XXX Engineering, Inc. v. YYY Insurance, et al.

Case type: Insurance bad faith
Attorneys: Christopher J. Arndt, David B. Davis
Law Firm: Arndt & Doyle
Venue: California Superior Court, San Bernardino County
Side:  Plaintiff
Trier of fact: Jury
Testimony Issue: Lost profits
Testimony Dates: July 2, July 6, July 16 and July 30, 1998 
Case Summary: Plaintiff, a manufacturer of precision-machined products, contended that defendant insurance companies in bad faith failed to defend and indemnify plaintiff, which had been named a potentially responsible party by the United States Environmental Protection Agency (“EPA”).  Plaintiff claimed that defendants’ actions resulted in management distraction, lost sales and additional expenses. Plaintiff claimed that the significant time and effort management devoted to dealing with the EPA and related agencies should have been a burden borne by defendant insurance companies and that, as a result of the alleged bad faith, plaintiff’s customers were neglected and sales were lost.  Plaintiff claimed also that expenses and liabilities from EPA claims, which allegedly should have been covered by defendant insurance companies, drained the financial resources of the company, resulting in increased operating costs.
Testimony summary: Mr. Neches began by gathering sales and expense data from plaintiff’s business records.  To project what plaintiff’s sales would have been but for defendant insurance companies’ alleged wrongful acts, he used both industry-average and company-projected sales trends.  Plaintiff’s actual sales were subtracted from projected but-for sales to determine lost sales.  He analyzed plaintiff’s fixed and variable expenses to determine the marginal profit percentage on the lost sales.  Combining these analyses, he calculated lost profits.  When calculating future lost profits, he worked with plaintiff’s management to estimate the additional future costs needed to allow plaintiff to recover within five years to the level of sales it would have achieved but for defendants’ alleged wrongful acts.  Mr. Neches determined plaintiff’s additional operating expenses due to defendants’ alleged wrongful acts by analyzing the ratios of plaintiff’s expenses to its revenues during the relevant period.   He found that expenses increased approximately five percent after the alleged wrongful acts and calculated damages by applying this percentage to plaintiff’s sales. Mr. Neches testified that damages exceeded $10,000,000.  Defendants’ damages expert, a partner of a “Big 5” accounting firm, testified that there were no economic damages.  Mr.
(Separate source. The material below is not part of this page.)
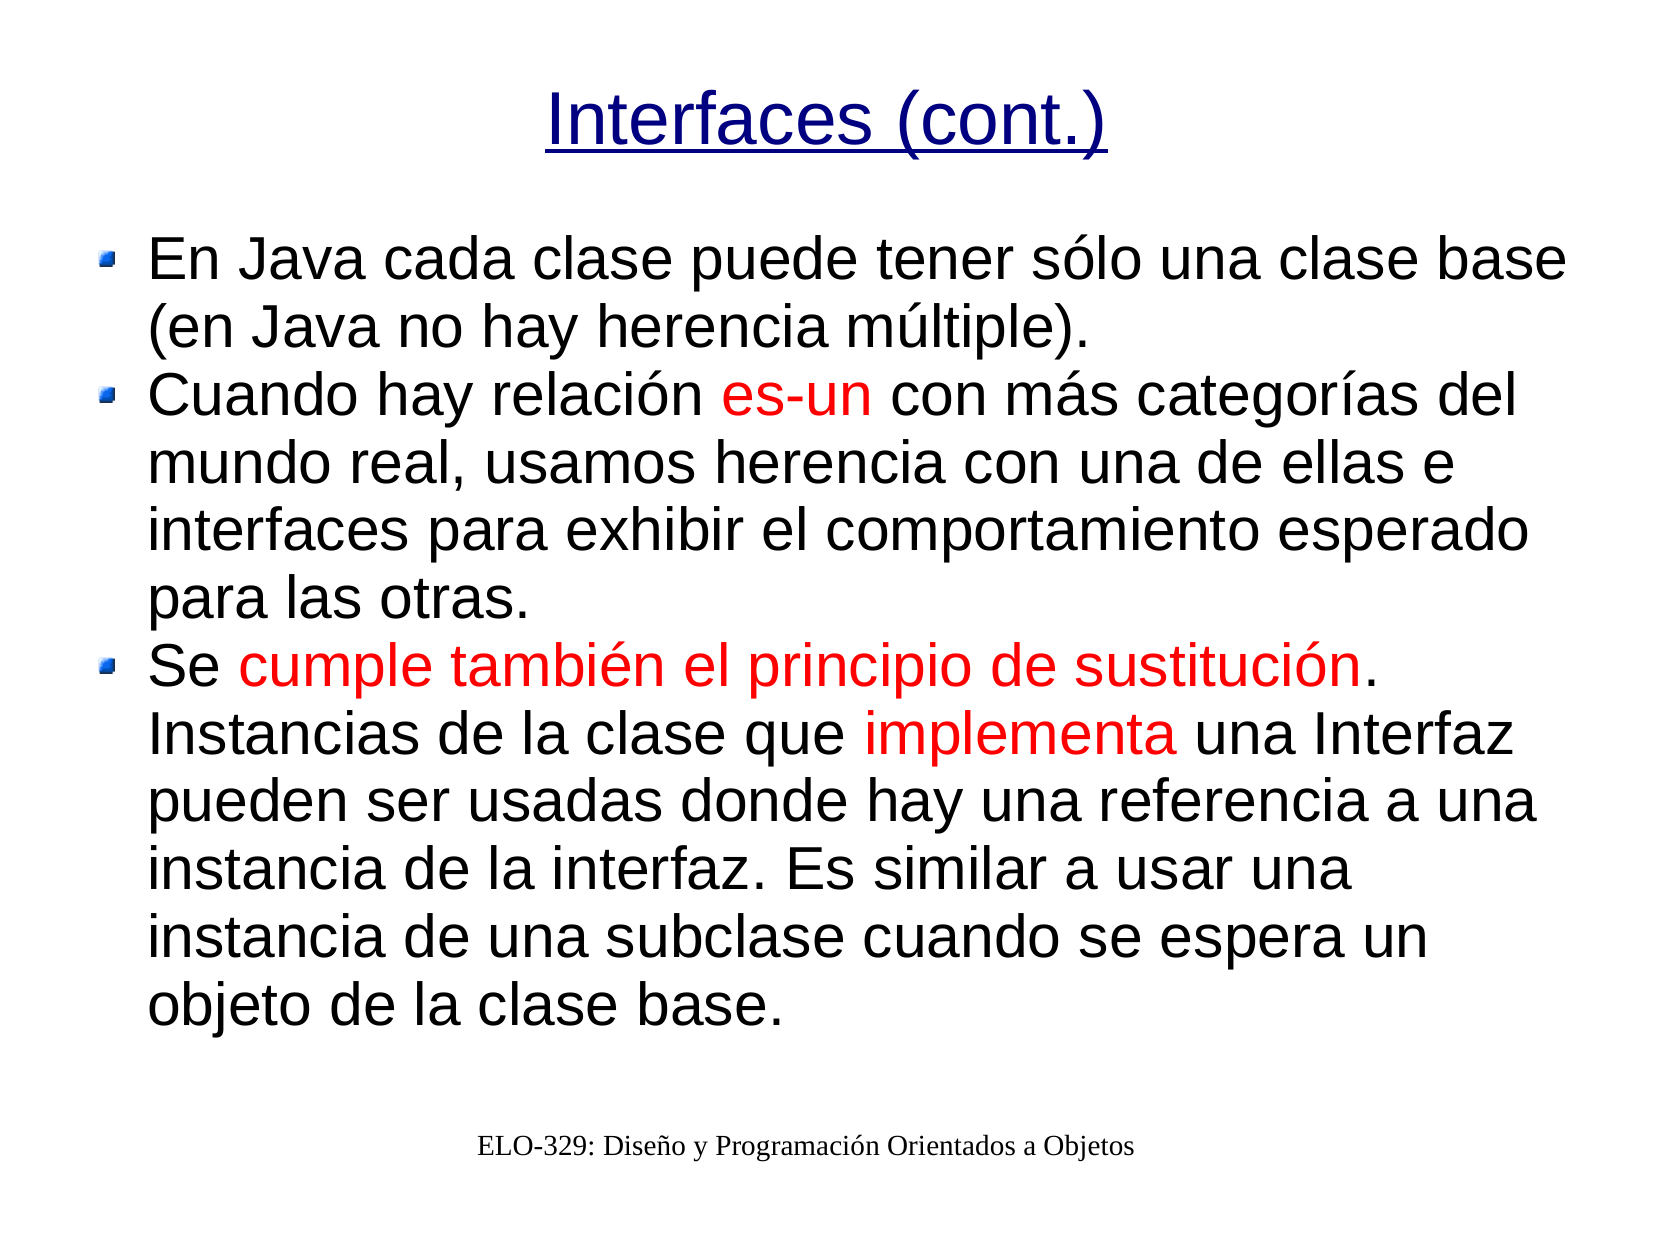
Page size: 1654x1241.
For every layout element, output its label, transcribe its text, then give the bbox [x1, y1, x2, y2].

list En Java cada clase puede tener sólo una clase base (en Java no hay herencia múltiple). Cuando hay relación es-un con más categorías del mundo real, usamos herencia con una de ellas e interfaces para exhibir el comportamiento esperado para las otras. Se cumple también el principio de sustitución. Instancias de la clase que implementa una Interfaz pueden ser usadas donde hay una referencia a una instancia de la interfaz. Es similar a usar una instancia de una subclase cuando se espera un objeto de la clase base. [82, 225, 1571, 1126]
title Interfaces (cont.)‏ [82, 49, 1571, 188]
Neches advised plaintiff’s counsel on how best to cross-examine defendants’ damages expert and how to highlight effectively plaintiff’s damages in closing argument.  During the punitive damages phase of the trial, Mr. Neches testified regarding the values of defendant insurance companies based on his review of financial statements filed by defendants with the California Department of Insurance.  After trial, jurors had this to say about Mr. Neches’ testimony:  “Mr. Neches made the damages easy to understand.”  “His graphs were clear.”  “You felt that he really knew what the damages were and really cared about the plaintiff.”
Result: The jury awarded damages consistent with Mr. Neches’ testimony.  The parties settled before the issue of punitive damages was put to the jury.  Settlement terms included a confidentiality agreement.